• [TASKS TO COMPLETE]
A – Please copy out the part of the column documentation below, starting with "(otherwise they are" and going on through "2 nodes (node:Person)-[:ACTED_IN]→()".
B – Translate this sentence from the column documentation below into Spanish: "So the left value is 1 (2 relationships divided by 2 nodes found)."

• [PROVIDED PASSAGE]
↓↓↓
Similarly, the index
column show if there is an index or not, while the existence
looks for an existence constraint.
The array
column check if the row is of type array and, in case type
columns is "RELATIONSHIP"
,
the result will be true
if there is at least one node with 2 outgoing relationships with the type of relation given by label
or property
column,
so ACTED_IN
in the example above.
The left
, right
and count
columns regard only rows with column type
equals to "RELATIONSHIP"
(otherwise they are equal to 0
).
Please note that, because we examine a sample, these counts are just estimates to give an overview and proximity to actual values depends on the dataset and the sample set (default 100
).
In particular the count
column indicates the number of nodes with an outgoing relationship
(e.g. the row with label = ACTED_IN
and property = Person
has count
2 because there are 2 nodes (node:Person)-[:ACTED_IN]→()
, i.e. (Keanu)
and (TomH)
).
The left
value represents the ratio (rounded down) of the count of the outgoing patterns for a certain label and a specific type of relationship to count
.
In cypher, it corresponds to:
MATCH p=(start:`<LABEL>`)-[:`<TYPE>`]->()
WITH count(distinct start) as nodes, count(p) as counts
RETURN CASE when nodes = 0 then 0 else counts / nodes end
For example, regarding the row with label = RELATED_TO
and property = Movie
,
there are 2 relationships (:Movie)-[rel:RELATED_TO]→()
, i.e (TheMatrix)-[:RELATED_TO {rate:34}]→(Laurence)
and (TheMatrixReloaded)-[:RELATED_TO {rate:345}]→(LanaW)
.
So the left
value is 1 (2 relationships divided by 2 nodes found).
Instead, regarding the row with label = LIKES
and property = Person
, there are 8 relationships (:Person)-[rel:LIKES]→()
↑↑↑
• [SOURCE DATA]
↓↓↓
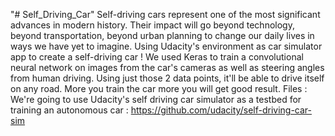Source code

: "# Self_Driving_Car" 
Self-driving cars represent one of the most significant advances in modern history. Their impact will go beyond technology, beyond transportation, beyond urban planning to change our daily lives in ways we have yet to imagine.
Using Udacity's environment as car simulator app to create a self-driving car ! 
We used Keras to train a convolutional neural network on images from the car's cameras as well as steering angles from human driving. Using just those 2 data points, it'll be able to drive itself on any road. 
More you train the car more you will get good result.
Files : 
We're going to use Udacity's self driving car simulator as a testbed for training an autonomous car : https://github.com/udacity/self-driving-car-sim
↑↑↑
• [ANSWERS BY TASK]
A –
(otherwise they are equal to 0
).
Please note that, because we examine a sample, these counts are just estimates to give an overview and proximity to actual values depends on the dataset and the sample set (default 100
).
In particular the count
column indicates the number of nodes with an outgoing relationship
(e.g. the row with label = ACTED_IN
and property = Person
has count
2 because there are 2 nodes (node:Person)-[:ACTED_IN]→()

B – Por lo tanto, el valor left es 1 (2 relaciones divididas entre 2 nodos encontrados).